Nothing comes out of the oven, baked goods-wise, but there’s a slight consolation from the griddle, which turns out tender (and uncharacteristically not-too-sweet) cornmeal pancakes that are dotted with flavorful kernels of roasted sweet corn.
Academics focusing on entrepreneurship would find a riveting case study in Ruiz. Chicago-based Lettuce Entertain You Enterprises sent him to the Twin Cities in 1992 to open Tucci Benucch at the Mall of America, and from there he developed a specialty — launching huge eatertaineries — including the Rainforest Cafe and Planet Hollywood.

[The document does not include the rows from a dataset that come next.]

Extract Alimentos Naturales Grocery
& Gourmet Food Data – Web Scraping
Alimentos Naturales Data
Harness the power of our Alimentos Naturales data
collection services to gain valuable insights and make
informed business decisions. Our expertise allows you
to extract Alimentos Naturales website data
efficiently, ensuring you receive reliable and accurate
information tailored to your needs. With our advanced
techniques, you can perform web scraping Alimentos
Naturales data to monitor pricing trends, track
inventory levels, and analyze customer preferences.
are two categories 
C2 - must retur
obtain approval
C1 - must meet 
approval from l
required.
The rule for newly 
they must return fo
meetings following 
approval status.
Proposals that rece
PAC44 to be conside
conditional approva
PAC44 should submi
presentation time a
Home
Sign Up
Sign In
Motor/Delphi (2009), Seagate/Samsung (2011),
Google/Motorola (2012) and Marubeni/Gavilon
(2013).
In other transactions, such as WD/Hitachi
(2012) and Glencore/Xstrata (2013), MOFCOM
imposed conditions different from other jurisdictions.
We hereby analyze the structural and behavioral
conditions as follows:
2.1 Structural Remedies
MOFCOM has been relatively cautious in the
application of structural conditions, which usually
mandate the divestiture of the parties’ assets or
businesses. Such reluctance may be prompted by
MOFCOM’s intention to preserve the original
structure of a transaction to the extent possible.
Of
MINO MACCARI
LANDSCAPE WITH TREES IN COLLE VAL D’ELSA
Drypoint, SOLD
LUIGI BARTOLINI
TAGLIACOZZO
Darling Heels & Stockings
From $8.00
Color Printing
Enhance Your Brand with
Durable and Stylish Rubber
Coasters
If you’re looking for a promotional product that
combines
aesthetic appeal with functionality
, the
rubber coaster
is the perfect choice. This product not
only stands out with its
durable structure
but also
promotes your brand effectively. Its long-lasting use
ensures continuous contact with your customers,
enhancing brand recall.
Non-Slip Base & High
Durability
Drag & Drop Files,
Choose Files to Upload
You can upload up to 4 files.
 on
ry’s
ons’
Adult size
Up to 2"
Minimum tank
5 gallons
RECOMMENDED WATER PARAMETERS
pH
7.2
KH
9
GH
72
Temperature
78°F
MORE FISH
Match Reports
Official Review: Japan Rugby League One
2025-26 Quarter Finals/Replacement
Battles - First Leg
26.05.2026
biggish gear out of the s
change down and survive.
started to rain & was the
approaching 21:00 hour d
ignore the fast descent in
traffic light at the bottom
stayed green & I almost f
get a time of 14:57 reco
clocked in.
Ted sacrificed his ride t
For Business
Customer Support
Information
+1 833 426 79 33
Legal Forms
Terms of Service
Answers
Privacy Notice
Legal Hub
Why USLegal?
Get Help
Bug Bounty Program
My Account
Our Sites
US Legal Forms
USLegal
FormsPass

Stints at Cafe Un Deux Trois, Zelo and Prima followed. Ruiz took over El Meson and ran it for a dozen years, closing it in 2012. Cafe Limon and Indio came and went during that time, and then Ruiz began to plot his complete takeover of Grand Avenue. That’s Minneapolis, not St. Paul.
Cafe Ena (at 46th Street) appeared in 2009. Tapas-focused Rincón 38 (at 38th Street) materialized in 2013, and La Fresca (at 48th Street) followed a year later. Ruiz debuted La Ceiba Bistro in the city’s Powderhorn neighborhood this past spring.
Channeling the knowledge he picked up opening all those big chain restaurants, multifaceted Ruiz saves cash by building his restaurants himself, or acting as general contractor.
At La Fresca, he’s managed to squeeze 40 elbow-to-elbow seats into a cramped, colorful dining room, and another 10 in the adjacent sneeze of a bar. Such close quarters encourage that most un-Minnesotan of all activities, conversing with strangers.
For that, chef Ruiz — along with that ceviche — you have earned my undying gratitude.